* _Data_
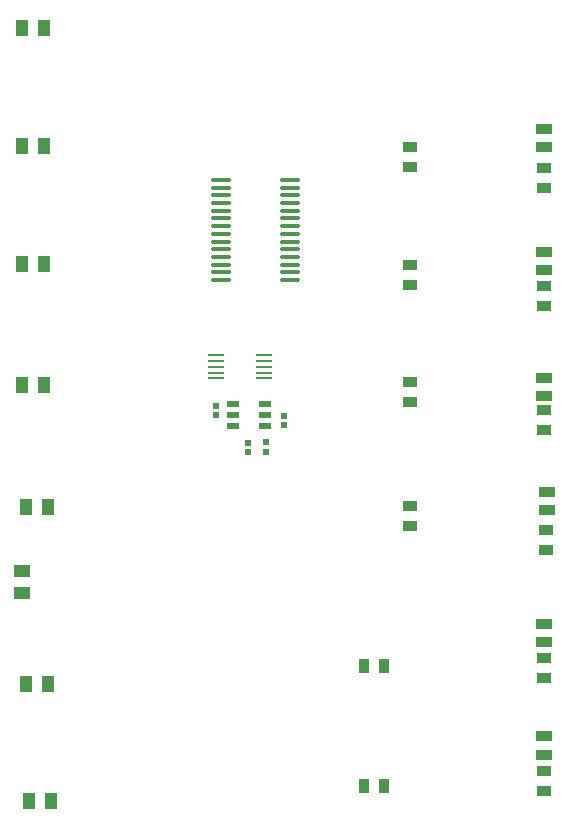
<source format=gbr>
G04 Layer_Color=8421504*
%FSLAX26Y26*%
%MOIN*%
%TF.FileFunction,Paste,Top*%
%TF.Part,Single*%
G01*
G75*
%TA.AperFunction,SMDPad,CuDef*%
%ADD10O,0.072835X0.013780*%
%ADD11R,0.033465X0.051181*%
%ADD12R,0.051181X0.033465*%
%ADD13R,0.053150X0.037402*%
%ADD14R,0.039370X0.023622*%
%ADD15R,0.020472X0.020472*%
%ADD16O,0.057087X0.009842*%
%ADD17R,0.041339X0.055118*%
%ADD18R,0.055118X0.041339*%
D10*
X1325175Y5396912D02*
D03*
Y5422502D02*
D03*
Y5448093D02*
D03*
Y5473683D02*
D03*
Y5499274D02*
D03*
Y5524864D02*
D03*
Y5550455D02*
D03*
Y5576046D02*
D03*
Y5601636D02*
D03*
Y5627227D02*
D03*
Y5652817D02*
D03*
Y5678408D02*
D03*
Y5703998D02*
D03*
Y5729589D02*
D03*
X1094860Y5396912D02*
D03*
Y5422502D02*
D03*
Y5448093D02*
D03*
Y5473683D02*
D03*
Y5499274D02*
D03*
Y5524864D02*
D03*
Y5550455D02*
D03*
Y5576046D02*
D03*
Y5601636D02*
D03*
Y5627227D02*
D03*
Y5652817D02*
D03*
Y5678408D02*
D03*
Y5703998D02*
D03*
Y5729589D02*
D03*
D11*
X1571038Y4111402D02*
D03*
X1637968D02*
D03*
X1571040Y3711404D02*
D03*
X1637970D02*
D03*
D12*
X2169230Y4068278D02*
D03*
Y4135208D02*
D03*
X1724350Y4643080D02*
D03*
Y4576150D02*
D03*
Y5056466D02*
D03*
Y4989536D02*
D03*
X1724348Y5446232D02*
D03*
Y5379302D02*
D03*
X2169230Y3694264D02*
D03*
Y3761192D02*
D03*
X2169229Y5702137D02*
D03*
Y5769067D02*
D03*
X2169230Y5308434D02*
D03*
Y5375364D02*
D03*
X2177102Y4497412D02*
D03*
Y4564340D02*
D03*
X2169230Y4895048D02*
D03*
Y4961976D02*
D03*
X1724348Y5839932D02*
D03*
Y5773002D02*
D03*
D13*
X2170001Y5838503D02*
D03*
Y5901495D02*
D03*
Y4188504D02*
D03*
Y4251496D02*
D03*
X2169230Y3814342D02*
D03*
Y3877334D02*
D03*
X2170001Y5428504D02*
D03*
Y5491496D02*
D03*
X2180001Y4628503D02*
D03*
Y4691495D02*
D03*
X2170001Y5008503D02*
D03*
Y5071495D02*
D03*
D14*
X1133600Y4983710D02*
D03*
Y4946308D02*
D03*
Y4908908D02*
D03*
X1241868D02*
D03*
Y4946308D02*
D03*
Y4983710D02*
D03*
D15*
X1304190Y4912530D02*
D03*
Y4944026D02*
D03*
X1077498Y4977804D02*
D03*
Y4946308D02*
D03*
X1243168Y4855444D02*
D03*
Y4823948D02*
D03*
X1184782Y4823002D02*
D03*
Y4854498D02*
D03*
D16*
X1235964Y5068356D02*
D03*
Y5088042D02*
D03*
Y5107726D02*
D03*
Y5127412D02*
D03*
Y5147096D02*
D03*
X1076514Y5068356D02*
D03*
Y5088042D02*
D03*
Y5107726D02*
D03*
Y5127412D02*
D03*
Y5147096D02*
D03*
D17*
X429071Y6237568D02*
D03*
X503875D02*
D03*
Y5843867D02*
D03*
X429071D02*
D03*
X503876Y5450168D02*
D03*
X429072D02*
D03*
X503876Y5046626D02*
D03*
X429072D02*
D03*
X517401Y4640001D02*
D03*
X442597D02*
D03*
X527401Y3659999D02*
D03*
X452597D02*
D03*
X517401Y4050001D02*
D03*
X442597D02*
D03*
D18*
X430001Y4352597D02*
D03*
Y4427401D02*
D03*
%TF.MD5,381c6696bdcba9289ca455c8e7483149*%
M02*

</source>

* _Work to complete_
Please retype every entry above exactly, leaving out any picture.

* _Result_
<source format=gbr>
G04 Layer_Color=8421504*
%FSLAX26Y26*%
%MOIN*%
%TF.FileFunction,Paste,Top*%
%TF.Part,Single*%
G01*
G75*
%TA.AperFunction,SMDPad,CuDef*%
%ADD10O,0.072835X0.013780*%
%ADD11R,0.033465X0.051181*%
%ADD12R,0.051181X0.033465*%
%ADD13R,0.053150X0.037402*%
%ADD14R,0.039370X0.023622*%
%ADD15R,0.020472X0.020472*%
%ADD16O,0.057087X0.009842*%
%ADD17R,0.041339X0.055118*%
%ADD18R,0.055118X0.041339*%
D10*
X1325175Y5396912D02*
D03*
Y5422502D02*
D03*
Y5448093D02*
D03*
Y5473683D02*
D03*
Y5499274D02*
D03*
Y5524864D02*
D03*
Y5550455D02*
D03*
Y5576046D02*
D03*
Y5601636D02*
D03*
Y5627227D02*
D03*
Y5652817D02*
D03*
Y5678408D02*
D03*
Y5703998D02*
D03*
Y5729589D02*
D03*
X1094860Y5396912D02*
D03*
Y5422502D02*
D03*
Y5448093D02*
D03*
Y5473683D02*
D03*
Y5499274D02*
D03*
Y5524864D02*
D03*
Y5550455D02*
D03*
Y5576046D02*
D03*
Y5601636D02*
D03*
Y5627227D02*
D03*
Y5652817D02*
D03*
Y5678408D02*
D03*
Y5703998D02*
D03*
Y5729589D02*
D03*
D11*
X1571038Y4111402D02*
D03*
X1637968D02*
D03*
X1571040Y3711404D02*
D03*
X1637970D02*
D03*
D12*
X2169230Y4068278D02*
D03*
Y4135208D02*
D03*
X1724350Y4643080D02*
D03*
Y4576150D02*
D03*
Y5056466D02*
D03*
Y4989536D02*
D03*
X1724348Y5446232D02*
D03*
Y5379302D02*
D03*
X2169230Y3694264D02*
D03*
Y3761192D02*
D03*
X2169229Y5702137D02*
D03*
Y5769067D02*
D03*
X2169230Y5308434D02*
D03*
Y5375364D02*
D03*
X2177102Y4497412D02*
D03*
Y4564340D02*
D03*
X2169230Y4895048D02*
D03*
Y4961976D02*
D03*
X1724348Y5839932D02*
D03*
Y5773002D02*
D03*
D13*
X2170001Y5838503D02*
D03*
Y5901495D02*
D03*
Y4188504D02*
D03*
Y4251496D02*
D03*
X2169230Y3814342D02*
D03*
Y3877334D02*
D03*
X2170001Y5428504D02*
D03*
Y5491496D02*
D03*
X2180001Y4628503D02*
D03*
Y4691495D02*
D03*
X2170001Y5008503D02*
D03*
Y5071495D02*
D03*
D14*
X1133600Y4983710D02*
D03*
Y4946308D02*
D03*
Y4908908D02*
D03*
X1241868D02*
D03*
Y4946308D02*
D03*
Y4983710D02*
D03*
D15*
X1304190Y4912530D02*
D03*
Y4944026D02*
D03*
X1077498Y4977804D02*
D03*
Y4946308D02*
D03*
X1243168Y4855444D02*
D03*
Y4823948D02*
D03*
X1184782Y4823002D02*
D03*
Y4854498D02*
D03*
D16*
X1235964Y5068356D02*
D03*
Y5088042D02*
D03*
Y5107726D02*
D03*
Y5127412D02*
D03*
Y5147096D02*
D03*
X1076514Y5068356D02*
D03*
Y5088042D02*
D03*
Y5107726D02*
D03*
Y5127412D02*
D03*
Y5147096D02*
D03*
D17*
X429071Y6237568D02*
D03*
X503875D02*
D03*
Y5843867D02*
D03*
X429071D02*
D03*
X503876Y5450168D02*
D03*
X429072D02*
D03*
X503876Y5046626D02*
D03*
X429072D02*
D03*
X517401Y4640001D02*
D03*
X442597D02*
D03*
X527401Y3659999D02*
D03*
X452597D02*
D03*
X517401Y4050001D02*
D03*
X442597D02*
D03*
D18*
X430001Y4352597D02*
D03*
Y4427401D02*
D03*
%TF.MD5,381c6696bdcba9289ca455c8e7483149*%
M02*

</source>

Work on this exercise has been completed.